There is a special responsibility when it comes to renovating iconic buildings. With that responsibility often comes special challenges.
The building formerly known as Seafirst Bank, which is now still partially occupied by Bank of America (the company that took over Seafirst), has completed a total transformation after taking on a $46 million dollar renovation which included dividing up the space further to accommodate more tenants, upgrading the lower 5 floors of the facade, and repositioning the lobby area.
Completed in 1981, 800 Fifth Avenue forms a glimmering silhouette with its silver aluminum anodized skin and large windows. It is a 42-story, Class A office tower located at 800 Fifth Avenue, bordered by Fifth and Sixth Avenues and Columbia and Marion Streets in Seattle, Washington.
The building has a total gross area of over 1 million square feet, of which approximately 934,800 square feet is rentable office and commercial space.
The complex also contains a landscaped public plaza, 17,000 square feet of retail space, and includes parking for 612 cars below street level. It’s still one of the tallest buildings in Seattle.
Three years ago there was a fast-moving trend in Seattle to renovate iconic older buildings due to the high volume of unoccupied office space in the city and across many parts the nation.
Even though the building has been able to retain a minimum of between 90-98% occupancy since it was opened, the owner Hines Investments joined the wave to improve older buildings in various ways to compete with customers looking at newer, more modern towers downtown. This is where the renovation story of 800 5th avenue begins.
The renovation designed by LMN Architects of Seattle, called for the removal of the 24-foot tall curtain wall entrance area to allow for the new all glass feature wall. They also expanded the lobby by more than a third.
In addition, the design called for remodeling of all of the bathrooms throughout the tower and upgraded the elevator cars.
The contractor GLY Construction of Bellevue, hired Washington Glass and Glazing of Lynnwood to install the glazing scope who in turn selected W&W Glass to supply the structural glass entrance system for the project.
W&W Glass has long-standing reputation of understanding the nuances of complex renovations and delivering high-quality system solutions on time and within budgets.
This project was no different as W&W supplied and engineered the Pilkington Planar™ point-supported glass facade with a custom all glass vestibule door portal area integrated inside.
The glass engineers and designers used high performance Pilkington Optiwhite™ low-iron insulated glass units with 70/40 ProT Low-e on the #2 surface and stainless steel spacer with argon-filled airspace to meet the city’s high energy performance standards without sacrificing clarity.
The all glass facade was constructed with suspended low-iron tempered glass fins to support the face glass of the wall.

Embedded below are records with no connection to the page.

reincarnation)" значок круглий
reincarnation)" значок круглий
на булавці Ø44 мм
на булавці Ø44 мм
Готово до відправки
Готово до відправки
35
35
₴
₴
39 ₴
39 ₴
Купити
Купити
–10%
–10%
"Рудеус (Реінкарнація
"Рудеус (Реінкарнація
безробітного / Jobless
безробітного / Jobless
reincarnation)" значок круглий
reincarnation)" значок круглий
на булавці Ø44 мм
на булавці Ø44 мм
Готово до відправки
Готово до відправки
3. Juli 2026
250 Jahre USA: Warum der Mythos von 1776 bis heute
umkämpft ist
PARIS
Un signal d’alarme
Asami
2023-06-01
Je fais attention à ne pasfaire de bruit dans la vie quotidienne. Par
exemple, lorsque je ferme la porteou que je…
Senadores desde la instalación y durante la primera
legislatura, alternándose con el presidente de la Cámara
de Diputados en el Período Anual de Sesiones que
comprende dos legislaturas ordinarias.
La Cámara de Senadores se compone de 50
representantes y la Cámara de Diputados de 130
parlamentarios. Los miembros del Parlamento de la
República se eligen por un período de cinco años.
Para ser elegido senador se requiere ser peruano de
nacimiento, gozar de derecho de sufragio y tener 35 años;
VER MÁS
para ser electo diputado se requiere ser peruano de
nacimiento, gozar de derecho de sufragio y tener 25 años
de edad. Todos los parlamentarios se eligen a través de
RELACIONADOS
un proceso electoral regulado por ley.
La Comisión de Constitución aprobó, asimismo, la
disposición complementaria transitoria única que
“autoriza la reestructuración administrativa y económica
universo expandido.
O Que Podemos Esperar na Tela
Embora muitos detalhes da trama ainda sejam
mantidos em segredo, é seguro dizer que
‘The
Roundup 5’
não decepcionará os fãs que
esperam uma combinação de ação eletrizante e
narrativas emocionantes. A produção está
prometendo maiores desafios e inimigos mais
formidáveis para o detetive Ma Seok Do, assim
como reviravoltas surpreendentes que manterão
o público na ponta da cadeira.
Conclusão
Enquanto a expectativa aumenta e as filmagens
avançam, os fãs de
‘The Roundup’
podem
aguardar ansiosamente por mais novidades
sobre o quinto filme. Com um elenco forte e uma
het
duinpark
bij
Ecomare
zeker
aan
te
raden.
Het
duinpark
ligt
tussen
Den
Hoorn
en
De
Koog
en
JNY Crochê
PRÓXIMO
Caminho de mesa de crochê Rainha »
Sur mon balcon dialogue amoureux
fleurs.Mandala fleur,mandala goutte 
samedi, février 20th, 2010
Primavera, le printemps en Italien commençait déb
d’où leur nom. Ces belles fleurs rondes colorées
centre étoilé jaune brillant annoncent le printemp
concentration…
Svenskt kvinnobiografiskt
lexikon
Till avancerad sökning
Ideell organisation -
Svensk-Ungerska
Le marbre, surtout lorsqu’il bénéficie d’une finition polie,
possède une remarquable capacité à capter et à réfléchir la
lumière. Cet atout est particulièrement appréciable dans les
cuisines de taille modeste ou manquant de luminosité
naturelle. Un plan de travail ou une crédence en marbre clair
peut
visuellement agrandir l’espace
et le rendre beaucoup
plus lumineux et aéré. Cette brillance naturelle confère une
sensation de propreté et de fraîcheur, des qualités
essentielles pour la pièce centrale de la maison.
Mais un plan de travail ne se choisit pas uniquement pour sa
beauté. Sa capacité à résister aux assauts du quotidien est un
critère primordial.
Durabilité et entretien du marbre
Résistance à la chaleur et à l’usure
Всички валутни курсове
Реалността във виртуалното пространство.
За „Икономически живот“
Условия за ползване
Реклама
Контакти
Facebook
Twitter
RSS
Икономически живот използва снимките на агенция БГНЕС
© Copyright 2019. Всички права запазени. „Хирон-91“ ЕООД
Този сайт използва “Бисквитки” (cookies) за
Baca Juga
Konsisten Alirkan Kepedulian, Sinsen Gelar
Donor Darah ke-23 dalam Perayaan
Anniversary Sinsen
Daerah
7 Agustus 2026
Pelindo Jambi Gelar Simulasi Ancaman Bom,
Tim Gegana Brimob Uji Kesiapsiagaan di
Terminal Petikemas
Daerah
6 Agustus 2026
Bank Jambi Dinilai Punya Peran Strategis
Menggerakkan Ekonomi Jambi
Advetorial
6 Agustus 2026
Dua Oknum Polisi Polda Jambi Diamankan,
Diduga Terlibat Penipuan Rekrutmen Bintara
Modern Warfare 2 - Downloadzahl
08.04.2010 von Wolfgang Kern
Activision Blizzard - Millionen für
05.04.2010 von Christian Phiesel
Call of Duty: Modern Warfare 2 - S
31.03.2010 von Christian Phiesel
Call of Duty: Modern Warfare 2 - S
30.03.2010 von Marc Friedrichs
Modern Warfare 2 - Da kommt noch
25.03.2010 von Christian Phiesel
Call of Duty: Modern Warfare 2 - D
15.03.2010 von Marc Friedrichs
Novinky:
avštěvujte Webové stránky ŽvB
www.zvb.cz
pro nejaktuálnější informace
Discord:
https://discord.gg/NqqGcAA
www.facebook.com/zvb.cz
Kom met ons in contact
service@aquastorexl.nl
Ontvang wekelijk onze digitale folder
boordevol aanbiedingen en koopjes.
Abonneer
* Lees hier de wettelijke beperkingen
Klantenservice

An important consideration for suspending this wall in the Seattle area was the inelastic seismic drift movements.
Pilkington Planar™ structural glass systems are designed to move (under specified code seismic events) without breaking glass in most cases.
The metal door portal on the interior of the glass vestibule was required to brace the bottom of the glass fins and provide separation for the base loaded glass doors and the suspended facade.
While the exterior glass of the vestibule was insulated for thermal performance, the interior vestibule glass was monolithic.
Laminated glass beams span across the interior and exterior of the portal to help support the side walls and laminated roof glass.
Many would agree that the new wall and entry area helps make the lobby more visible from the street and much more comfortable for tenants and visitors inside with a better connection to the surrounding environment.
It’s a remarkable transformation, especially in the expanded lobby, which has gone from a dreary pass-through space to a light-filled gathering place.
Part of the second-floor exterior plaza was enclosed to create a mezzanine, with more seating and open conference areas.
In addition, an old data center on two floors near the base of the building has gone from a mostly windowless space to 80,000 square feet of window-lined office space.
On the fourth and fifth floors, new glazing has also transformed this area into Class A offices, with high ceilings and natural light. New signage was added to improve visibility and wayfinding. Finishes include marble and stone, stainless steel curtain-wall, and accent pieces throughout.
Though Bank of America remains the tower’s largest tenant, it now has a new neighbor: Providence Health & Services has signed a 10-year lease for about 140,000 square feet and has recently moved it’s administrative staff in from a Renton office. Swedish Health Services, which is affiliated with Providence, will also move staff there out of One Union Square.